Jan and Hubert van Eyck’s famous Adoration of the Mystic Lamb, better known as the Ghent Altarpiece of 1432, ranks among the most significant works of art in Europe. Housed at Saint Bavo Cathedral in Ghent, Belgium, the large and complex altarpiece has suffered a varied history over the centuries, having been dismantled, stolen, damaged, reassembled, recovered, cleaned, and restored several times over. Thank goodness that it is currently in good and safe condition, and open for viewing by the public, at St Bavo’s.
I stumbled across this great work of art on a TV programme just days before I was due to take a weekend break in Brussels.
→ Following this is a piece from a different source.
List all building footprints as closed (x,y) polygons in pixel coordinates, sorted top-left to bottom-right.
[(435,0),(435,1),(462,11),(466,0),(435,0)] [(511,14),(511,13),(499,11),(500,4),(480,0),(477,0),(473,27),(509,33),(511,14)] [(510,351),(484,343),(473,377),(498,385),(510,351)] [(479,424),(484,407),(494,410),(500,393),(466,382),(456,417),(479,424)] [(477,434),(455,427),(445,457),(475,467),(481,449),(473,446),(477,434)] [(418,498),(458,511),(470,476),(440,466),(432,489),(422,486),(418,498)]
It seemed too serendipitous not to arrange the short side-trip to Ghent, and thus I have been fortunate to view this piece up close and personal.
The van Eyck brothers, and Jan in particular, were significant artists of the Northern Renaissance, operating out of Bruges and leaving to posterity such varied works as the Arnolfini portrait, the illuminated manuscript known as the Turin-Milan Hours, and this great altarpiece in Ghent.
Jan van Eyck, the younger and more famous of the two brothers, was a master of naturalistic detail. He pays as much attention to earthly beauty as he does to the religious themes in the altarpiece. The folds of the clothes, the jewels, the fountain, the flowers and vegetation, the churches and landscape in the background – all reveal a systematic and discriminating study of the natural world.
Compare with the earlier, “flatter” International Gothic art of the 14th century. Although artists like Duccio had just begun to explore depth, perspective, and space, van Eyck takes it to a whole new level and we recognise, for the first time, an unquestionable realism in the finished artwork.